Cabelos saem da cabeça, assim como as ideias. Rapunzel e seus longos cabelos tornam-se uma extensão que liga o corpo da mãe ao seu, tal qual o cordão umbilical que simbolicamente deixa a filha aprisionada até que o amadurecimento exija seu nascimento para a vida e essa ligação simbiótica seja interrompida.

       

Um dia, o canto melodioso de Rapunzel atraiu um príncipe que cavalgava no bosque. Extasiado pela voz, ele foi procurá-la até descobrir a forma como a bruxa conseguia subir na torre. O príncipe a imitou e teve acesso a Rapunzel subindo pelas tranças como fazia sua mãe bruxa. Ao vê-la, apaixonou-se por ela e não demorou a pedi-la em casamento.

       

O príncipe, como o pai de Rapunzel, também rouba o que pertence à bruxa, o afeto. O feminino, mesmo aprisionado a uma mãe dominadora e fálica, sentiu sua “alma” espelhada no príncipe. Este reencarnava tudo que nela faltava, como a natureza masculina ausente em sua infância. Chamamos “alma” ao aspecto interior de nossa relação com o mundo dos objetos psíquicos.
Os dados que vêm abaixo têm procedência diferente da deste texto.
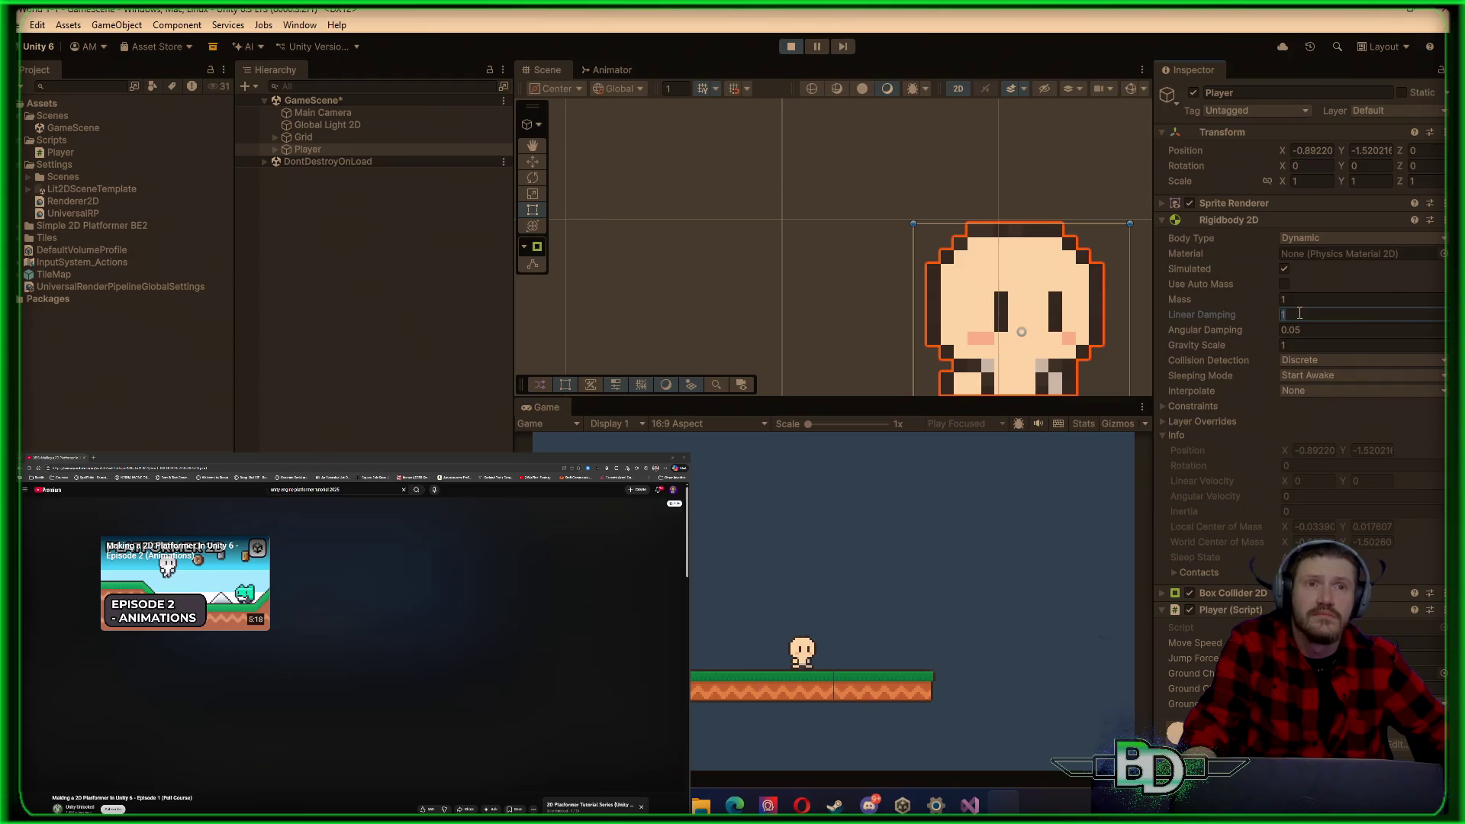
text(0)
Dessa forma, a voz e os cabelos serviram de ponte para esse encontro.

       

No entanto, tão logo encontrou a bruxa, Rapunzel traiu a si mesma revelando que o filho do rei era mais leve do que ela. A mãe, que só a queria para si, também a fez sentir o peso dessa relação ao comparar com a leveza do príncipe. A bruxa revela: – Pensei que tivesse isolado você do mundo e, mesmo assim, você me enganou. Enrolou seus cabelos e cortou as belas tranças, abandonando a garota no deserto. Esperou o príncipe e o surpreendeu derrubando-o da torre e deixando-o cego a perambular pelo mundo.

       

Vagando pelo mundo, na aridez do deserto, ele escuta a voz que cantava uma linda canção e a encontra. Nesse encontro, abraçaram-se e suas lágrimas desfizeram a cegueira do príncipe para que agora enxergassem um ao outro.

       

Rapunzel viveu a aridez do deserto de sua vida do mesmo modo como muitas mulheres que julgam ter perdido sua beleza e feminilidade por doença, idade ou acidente, até que encontram outros valores em seu íntimo e nascem para a vida, pois finalmente a mãe negativa de sua psique a libertou cortando “o cordão umbilical” que a prendia na impossibilidade de amar. É nesse deserto que pessoas que se amam estão jogadas, perdidas, sem “enxergarem” um ao outro, envolvidas em suas crenças e idealizações de beleza até que possam encontrar-se e enfim experimentarem um amor amadurecido e mais forte.

 


Carlos São Paulo – médico e psicoterapeuta junguiano. É diretor e fundador do Instituto Junguiano da Bahia. Coordena os cursos de Pós-graduação em Psicoterapia Analítica, Psicossomática e Teoria Junguiana.